## TEXT EXTRACT

+ + +

The Gaming Life: Kevin Parker

For 15 years, Kevin Parker has worked in, and launched, casinos. Since 2009, he has served as the director of casino operations at Colusa Casino Resort in Colusa, Calif. His casino experience ranges from properties with 349 machines and six table games to those boasting 2,115 machines and 75 table games. He spoke to us about his start, his hobbies, lessons learned about launching casinos, how a hamburger led to a new mobile gaming solution and a little red truck that dropped him off on the way there.

Parker grew up seeing the world from Germany to Virginia to Montana, though not as part of the jet-set crowd. Parker says that when his father finally retired from the military, they settled in the small town of Shelton, Wash., where his mother grew up. “There is absolutely nothing to compare to seeing Mount Rainier each day,” he says. To this day, he insists, “Washington is absolutely the most beautiful place I have ever had the opportunity to live in or visit.”

“My grandmother is the reason I am in this amazing industry,” Parker says of his start in gaming. He was “depressed and despondent” when his grandmother pulled up to his house in her little red truck. He says: “She told me to get in and that we were going to a casino. Now, I had never been in a casino before and knew very little about gaming at all.”

Before that red truck pulled up, Parker had been working himself to the bone at two full-time jobs. He was both a district executive for the Boy Scouts of America and a mental health counselor for high-risk youth. Through an education program called “Learning for Life,” Parker tied the work of both youth programs together, including working weekends at Haven House, a crisis center for children from high risk environments. Not that his work for the Scouts provided any uplift. “After having been in the Scouting program throughout my youth and achieving the rank of Eagle Scout, I had a preconception of how the business aspect of the program must work,” Parker says. “I thought that the outdoor program and developing youth was primary in the eyes of the professional staff. This was not even close to the reality I encountered.”

+ + +

## RECORD EXTRACTS
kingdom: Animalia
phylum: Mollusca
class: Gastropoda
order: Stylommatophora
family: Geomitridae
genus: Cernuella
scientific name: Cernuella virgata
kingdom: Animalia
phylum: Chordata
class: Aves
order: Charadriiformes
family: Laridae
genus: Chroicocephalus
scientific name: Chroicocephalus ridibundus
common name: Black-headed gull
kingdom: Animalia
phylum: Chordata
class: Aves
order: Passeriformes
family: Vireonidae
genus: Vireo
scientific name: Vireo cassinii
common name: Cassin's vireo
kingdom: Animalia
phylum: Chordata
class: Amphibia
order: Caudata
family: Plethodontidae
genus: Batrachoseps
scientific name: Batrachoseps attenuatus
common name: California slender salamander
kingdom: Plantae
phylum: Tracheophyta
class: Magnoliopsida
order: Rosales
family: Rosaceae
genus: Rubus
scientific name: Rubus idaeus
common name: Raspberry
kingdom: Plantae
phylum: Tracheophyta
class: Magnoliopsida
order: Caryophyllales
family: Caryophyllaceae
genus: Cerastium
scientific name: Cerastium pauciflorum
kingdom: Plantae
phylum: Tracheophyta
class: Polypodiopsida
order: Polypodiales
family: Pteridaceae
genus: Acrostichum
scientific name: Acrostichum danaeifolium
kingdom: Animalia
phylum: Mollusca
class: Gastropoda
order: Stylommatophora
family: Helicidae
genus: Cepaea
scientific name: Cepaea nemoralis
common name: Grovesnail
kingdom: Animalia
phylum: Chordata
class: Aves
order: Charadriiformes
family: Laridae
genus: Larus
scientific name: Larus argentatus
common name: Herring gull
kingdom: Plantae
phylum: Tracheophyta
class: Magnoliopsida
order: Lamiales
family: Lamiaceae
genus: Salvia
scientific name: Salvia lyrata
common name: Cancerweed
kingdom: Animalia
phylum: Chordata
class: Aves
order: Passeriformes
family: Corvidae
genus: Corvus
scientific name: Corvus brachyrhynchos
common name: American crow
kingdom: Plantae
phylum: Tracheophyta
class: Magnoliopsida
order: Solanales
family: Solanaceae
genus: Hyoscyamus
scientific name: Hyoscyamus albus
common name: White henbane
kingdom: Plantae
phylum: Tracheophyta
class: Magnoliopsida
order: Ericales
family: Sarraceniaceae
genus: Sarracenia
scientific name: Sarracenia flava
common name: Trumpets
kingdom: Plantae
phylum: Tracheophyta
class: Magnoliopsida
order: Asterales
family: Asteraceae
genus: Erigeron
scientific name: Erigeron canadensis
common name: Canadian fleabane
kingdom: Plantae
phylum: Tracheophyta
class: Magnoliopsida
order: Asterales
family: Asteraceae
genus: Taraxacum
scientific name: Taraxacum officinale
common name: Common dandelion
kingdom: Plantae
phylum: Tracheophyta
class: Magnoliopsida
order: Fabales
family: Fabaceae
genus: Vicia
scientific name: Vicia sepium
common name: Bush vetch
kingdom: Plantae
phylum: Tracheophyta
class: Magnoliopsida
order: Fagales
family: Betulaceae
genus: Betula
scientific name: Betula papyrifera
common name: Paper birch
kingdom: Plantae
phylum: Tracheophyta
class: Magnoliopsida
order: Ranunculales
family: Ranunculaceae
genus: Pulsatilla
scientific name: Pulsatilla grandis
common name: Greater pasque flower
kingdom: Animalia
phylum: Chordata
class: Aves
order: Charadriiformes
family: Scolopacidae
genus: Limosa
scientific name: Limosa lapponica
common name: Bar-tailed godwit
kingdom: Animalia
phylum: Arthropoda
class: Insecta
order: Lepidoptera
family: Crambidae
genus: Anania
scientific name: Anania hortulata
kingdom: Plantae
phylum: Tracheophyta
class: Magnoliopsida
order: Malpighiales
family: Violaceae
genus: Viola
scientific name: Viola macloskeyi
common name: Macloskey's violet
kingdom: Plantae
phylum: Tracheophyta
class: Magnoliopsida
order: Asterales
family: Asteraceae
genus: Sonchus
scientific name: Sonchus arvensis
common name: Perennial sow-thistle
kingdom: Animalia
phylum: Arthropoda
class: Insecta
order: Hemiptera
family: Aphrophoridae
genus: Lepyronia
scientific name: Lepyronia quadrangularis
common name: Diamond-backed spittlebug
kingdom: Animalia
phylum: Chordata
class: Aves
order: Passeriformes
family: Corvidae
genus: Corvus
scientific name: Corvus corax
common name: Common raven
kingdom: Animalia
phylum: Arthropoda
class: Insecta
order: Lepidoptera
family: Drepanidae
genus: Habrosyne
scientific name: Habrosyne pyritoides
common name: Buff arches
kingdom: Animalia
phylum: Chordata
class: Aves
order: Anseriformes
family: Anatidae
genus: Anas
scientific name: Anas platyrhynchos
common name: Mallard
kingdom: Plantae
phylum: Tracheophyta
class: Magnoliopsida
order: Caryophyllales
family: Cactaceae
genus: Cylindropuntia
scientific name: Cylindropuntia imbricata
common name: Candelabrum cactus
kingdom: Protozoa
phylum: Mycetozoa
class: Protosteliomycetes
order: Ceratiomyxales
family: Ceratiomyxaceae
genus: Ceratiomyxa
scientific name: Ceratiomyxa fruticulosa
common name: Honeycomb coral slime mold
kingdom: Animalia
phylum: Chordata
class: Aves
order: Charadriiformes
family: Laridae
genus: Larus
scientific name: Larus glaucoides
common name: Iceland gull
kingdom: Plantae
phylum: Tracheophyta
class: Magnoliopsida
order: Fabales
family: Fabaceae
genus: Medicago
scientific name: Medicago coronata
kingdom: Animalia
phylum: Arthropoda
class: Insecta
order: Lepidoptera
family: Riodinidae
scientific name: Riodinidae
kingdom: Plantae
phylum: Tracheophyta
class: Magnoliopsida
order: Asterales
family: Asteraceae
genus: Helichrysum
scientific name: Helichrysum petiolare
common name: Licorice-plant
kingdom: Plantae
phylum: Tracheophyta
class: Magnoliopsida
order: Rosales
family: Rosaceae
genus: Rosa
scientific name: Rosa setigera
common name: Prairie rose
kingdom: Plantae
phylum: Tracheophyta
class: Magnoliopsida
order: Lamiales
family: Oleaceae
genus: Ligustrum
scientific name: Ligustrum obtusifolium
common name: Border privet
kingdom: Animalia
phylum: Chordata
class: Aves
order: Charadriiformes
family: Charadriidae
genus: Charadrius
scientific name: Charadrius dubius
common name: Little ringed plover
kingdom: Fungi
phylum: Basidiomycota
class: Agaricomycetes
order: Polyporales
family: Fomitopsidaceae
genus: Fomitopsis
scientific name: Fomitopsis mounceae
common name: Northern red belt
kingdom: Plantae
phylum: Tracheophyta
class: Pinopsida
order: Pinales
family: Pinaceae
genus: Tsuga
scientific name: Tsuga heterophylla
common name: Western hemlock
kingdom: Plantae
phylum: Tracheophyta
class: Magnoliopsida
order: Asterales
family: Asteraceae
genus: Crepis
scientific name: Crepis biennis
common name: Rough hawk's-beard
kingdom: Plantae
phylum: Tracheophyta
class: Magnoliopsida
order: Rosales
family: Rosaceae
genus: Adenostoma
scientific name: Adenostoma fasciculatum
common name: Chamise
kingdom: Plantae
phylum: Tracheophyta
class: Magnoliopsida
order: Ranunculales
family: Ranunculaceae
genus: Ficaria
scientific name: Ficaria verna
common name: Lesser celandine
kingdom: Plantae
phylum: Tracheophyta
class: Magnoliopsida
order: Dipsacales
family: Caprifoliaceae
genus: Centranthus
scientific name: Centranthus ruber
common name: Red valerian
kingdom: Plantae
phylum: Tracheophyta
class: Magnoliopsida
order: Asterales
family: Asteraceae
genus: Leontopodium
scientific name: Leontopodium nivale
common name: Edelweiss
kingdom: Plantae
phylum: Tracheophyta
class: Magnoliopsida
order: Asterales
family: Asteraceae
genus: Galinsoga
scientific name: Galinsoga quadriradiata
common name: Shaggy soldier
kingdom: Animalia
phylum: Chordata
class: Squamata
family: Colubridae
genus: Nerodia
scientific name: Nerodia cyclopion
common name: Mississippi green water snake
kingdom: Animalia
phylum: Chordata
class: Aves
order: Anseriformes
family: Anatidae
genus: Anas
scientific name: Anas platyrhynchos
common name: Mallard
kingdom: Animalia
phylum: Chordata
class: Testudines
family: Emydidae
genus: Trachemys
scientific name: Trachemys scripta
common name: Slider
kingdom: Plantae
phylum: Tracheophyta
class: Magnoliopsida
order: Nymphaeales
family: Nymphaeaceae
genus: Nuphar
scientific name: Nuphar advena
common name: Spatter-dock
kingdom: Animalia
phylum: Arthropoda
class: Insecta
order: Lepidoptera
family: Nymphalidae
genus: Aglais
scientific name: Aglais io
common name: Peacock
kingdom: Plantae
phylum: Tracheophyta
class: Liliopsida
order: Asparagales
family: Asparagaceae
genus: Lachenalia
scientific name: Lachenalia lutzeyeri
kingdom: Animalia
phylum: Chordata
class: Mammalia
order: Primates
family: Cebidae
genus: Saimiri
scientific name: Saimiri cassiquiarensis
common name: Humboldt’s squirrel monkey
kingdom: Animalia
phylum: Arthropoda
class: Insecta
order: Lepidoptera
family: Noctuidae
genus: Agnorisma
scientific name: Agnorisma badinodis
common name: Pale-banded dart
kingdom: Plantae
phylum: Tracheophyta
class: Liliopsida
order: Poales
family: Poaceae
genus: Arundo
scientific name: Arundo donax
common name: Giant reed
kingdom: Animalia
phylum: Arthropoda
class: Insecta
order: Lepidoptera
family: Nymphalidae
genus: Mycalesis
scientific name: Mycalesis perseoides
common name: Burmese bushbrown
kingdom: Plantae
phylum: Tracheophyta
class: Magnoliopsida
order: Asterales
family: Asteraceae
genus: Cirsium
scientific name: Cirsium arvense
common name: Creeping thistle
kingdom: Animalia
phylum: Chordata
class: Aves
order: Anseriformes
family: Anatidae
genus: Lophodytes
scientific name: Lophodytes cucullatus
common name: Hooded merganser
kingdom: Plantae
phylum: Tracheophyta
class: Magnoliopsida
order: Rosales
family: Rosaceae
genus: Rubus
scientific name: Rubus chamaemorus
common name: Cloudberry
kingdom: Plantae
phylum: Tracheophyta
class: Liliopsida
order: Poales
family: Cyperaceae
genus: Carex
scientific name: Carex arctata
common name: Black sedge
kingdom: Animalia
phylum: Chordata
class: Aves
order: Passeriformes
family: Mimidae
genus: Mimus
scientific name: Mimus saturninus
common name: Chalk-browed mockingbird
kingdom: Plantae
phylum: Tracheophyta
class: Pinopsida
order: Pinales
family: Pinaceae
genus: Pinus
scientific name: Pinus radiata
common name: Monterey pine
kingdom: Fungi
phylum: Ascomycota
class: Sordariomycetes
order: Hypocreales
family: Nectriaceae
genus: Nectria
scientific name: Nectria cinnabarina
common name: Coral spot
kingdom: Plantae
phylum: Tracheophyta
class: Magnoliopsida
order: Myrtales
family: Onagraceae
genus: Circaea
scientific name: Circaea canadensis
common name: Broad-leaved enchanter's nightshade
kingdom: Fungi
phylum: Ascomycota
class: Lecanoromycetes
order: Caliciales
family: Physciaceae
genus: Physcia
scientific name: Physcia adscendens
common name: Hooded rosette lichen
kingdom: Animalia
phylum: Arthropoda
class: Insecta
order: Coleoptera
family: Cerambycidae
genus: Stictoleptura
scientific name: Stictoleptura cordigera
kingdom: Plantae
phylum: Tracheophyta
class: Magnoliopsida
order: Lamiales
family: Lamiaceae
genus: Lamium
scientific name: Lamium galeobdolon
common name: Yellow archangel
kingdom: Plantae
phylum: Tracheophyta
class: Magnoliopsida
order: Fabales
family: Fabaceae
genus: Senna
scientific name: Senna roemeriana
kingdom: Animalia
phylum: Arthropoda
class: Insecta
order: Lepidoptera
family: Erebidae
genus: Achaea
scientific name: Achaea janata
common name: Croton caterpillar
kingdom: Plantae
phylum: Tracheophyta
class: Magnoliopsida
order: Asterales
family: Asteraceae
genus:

+ + +

## TASK SET
1. From the Kevin Parker profile, reproduce the stretch from "The Gaming Life: Kevin" through "the way there.".
2. Answer these questions using the Kevin Parker profile:
(a) Since what year has Parker served as director of casino operations at Colusa Casino Resort?
(b) In which town did Parker's family settle after his father retired from the military?
(c) What rank did Parker achieve in the Scouting program?

## ANSWER LIST
1.
The Gaming Life: Kevin Parker

For 15 years, Kevin Parker has worked in, and launched, casinos. Since 2009, he has served as the director of casino operations at Colusa Casino Resort in Colusa, Calif. His casino experience ranges from properties with 349 machines and six table games to those boasting 2,115 machines and 75 table games. He spoke to us about his start, his hobbies, lessons learned about launching casinos, how a hamburger led to a new mobile gaming solution and a little red truck that dropped him off on the way there.

2.
(a) 2009
(b) Shelton, Wash.
(c) Eagle Scout